Table 6 Comparison between EDDEMO and Bagging performance with different number of classifiers

A comparison between the number of classifiers and the proposed method’s accuracy shows that EDDEMO has produced a smaller number of classifiers and has higher accuracy than the bagging algorithm with a large number of classifiers.

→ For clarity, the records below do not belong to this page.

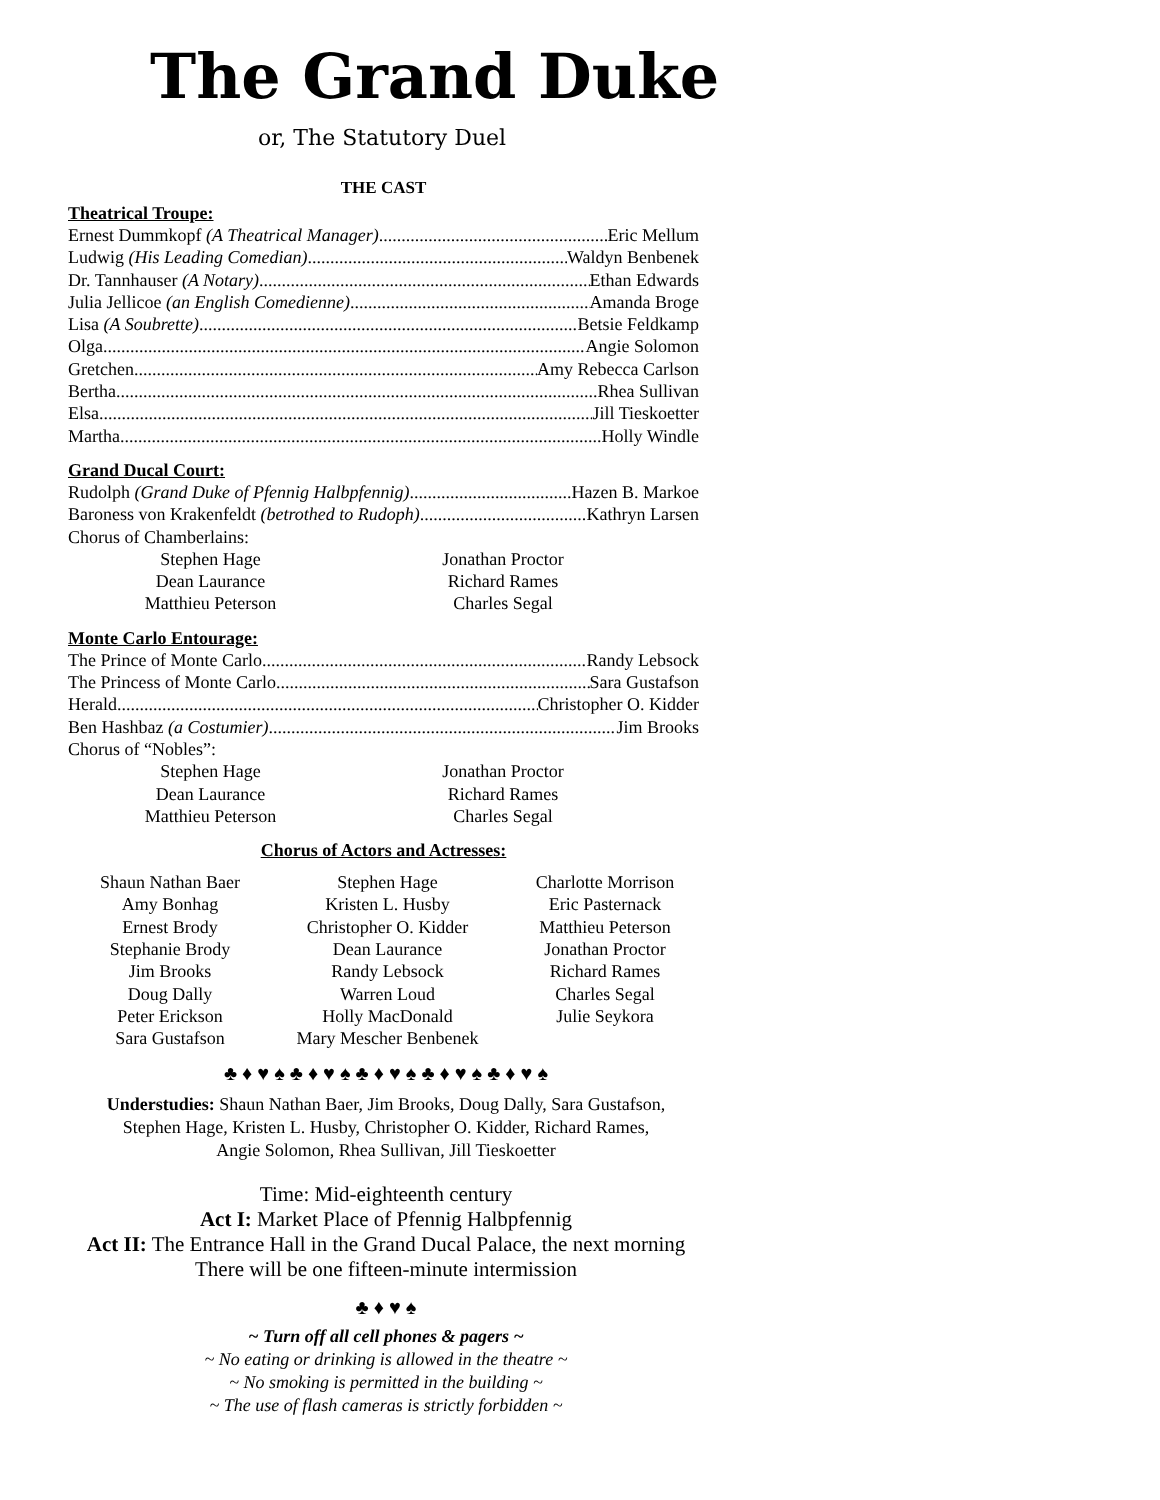The Grand Duke
or, The Statutory Duel
THE CAST
Theatrical Troupe:
Ernest Dummkopf (A Theatrical Manager) Eric Mellum
Ludwig (His Leading Comedian) Waldyn Benbenek
Dr. Tannhauser (A Notary) Ethan Edwards
Julia Jellicoe (an English Comedienne) Amanda Broge
Lisa (A Soubrette) Betsie Feldkamp
Olga Angie Solomon
Gretchen Amy Rebecca Carlson
Bertha Rhea Sullivan
Elsa Jill Tieskoetter
Martha Holly Windle
Grand Ducal Court:
Rudolph (Grand Duke of Pfennig Halbpfennig) Hazen B. Markoe
Baroness von Krakenfeldt (betrothed to Rudoph) Kathryn Larsen
Chorus of Chamberlains:
Stephen Hage Jonathan Proctor Dean Laurance Richard Rames Matthieu Peterson Charles Segal
Monte Carlo Entourage:
The Prince of Monte Carlo Randy Lebsock
The Princess of Monte Carlo Sara Gustafson
Herald Christopher O. Kidder
Ben Hashbaz (a Costumier) Jim Brooks
Chorus of “Nobles”:
Stephen Hage Jonathan Proctor Dean Laurance Richard Rames Matthieu Peterson Charles Segal
Chorus of Actors and Actresses:
Shaun Nathan Baer Stephen Hage Charlotte Morrison Amy Bonhag Kristen L. Husby Eric Pasternack Ernest Brody Christopher O. Kidder Matthieu Peterson Stephanie Brody Dean Laurance Jonathan Proctor Jim Brooks Randy Lebsock Richard Rames Doug Dally Warren Loud Charles Segal Peter Erickson Holly MacDonald Julie Seykora Sara Gustafson Mary Mescher Benbenek
♣ ♦ ♥ ♠ ♣ ♦ ♥ ♠ ♣ ♦ ♥ ♠ ♣ ♦ ♥ ♠ ♣ ♦ ♥ ♠
Understudies: Shaun Nathan Baer, Jim Brooks, Doug Dally, Sara Gustafson,
Stephen Hage, Kristen L. Husby, Christopher O. Kidder, Richard Rames,
Angie Solomon, Rhea Sullivan, Jill Tieskoetter
Time: Mid-eighteenth century
Act I: Market Place of Pfennig Halbpfennig
Act II: The Entrance Hall in the Grand Ducal Palace, the next morning
There will be one fifteen-minute intermission
♣ ♦ ♥ ♠
~ Turn off all cell phones & pagers ~
~ No eating or drinking is allowed in the theatre ~
~ No smoking is permitted in the building ~
~ The use of flash cameras is strictly forbidden ~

Generally, the methods seeking for diverse classifiers cannot determine the appropriate number of those training sets that the classifiers are trained based on them. In this case, it may be considered extra number of training sets and generated redundant classifiers or it may be considered lesser number of training sets and reduced the efficiency. While, EDDEMO yield the appropriate number of training sets for training the classifiers. Furthermore, the proposed method unlike the presented methods in the literature has different nature. It focuses on two challenges simultaneously, i.e, diversity and number of classifiers and generates diverse and accurate classifiers through producing diverse training sets. Also, eliminates the need of pruning in bagging and other non-sequential ensembles, through determining the number of classifiers. Finally, according to the Friedman nonparametric statistical test, the proposed EDDEMO outperforms the other approaches statistically.

4 Conclusion

In this paper, a new approach named development of ensemble learning classification with density peak decomposition-based evolutionary multi-objective optimization (EDDEMO) was presented to improve the diversity and accuracy of the classifiers in non-sequential ensemble learning methods. In the proposed method, a multi-objective evolutionary decomposition-based optimization (MOEA/D) algorithm was used to optimize two objective functions, simultaneously, i.e, density peak and accuracy. The obtained results of optimizing these two objectives are some solutions, which are considered as final training datasets to make the ensembles. Also, the number of solutions denotes the number of required classifiers to make the ensemble. In the proposed method, the goal of using the density peak criterion is to select different samples from the feature space to build training sets to produce diverse classifiers by training the classifiers on these training sets. The accuracy objective function was also considered for producing the well-performing training sets to improve the classifiers’ accuracy through training on them. In this paper, in order to confirm the performance of the proposed method, its performance was compared with the seven existing methods in the literature on 19 datasets. The obtained results showed that the proposed method outperforms the other methods in terms of accuracy. Also, the conducted two-phase non-parametric statistical tests showed the proposed method’s dominance compared to other techniques.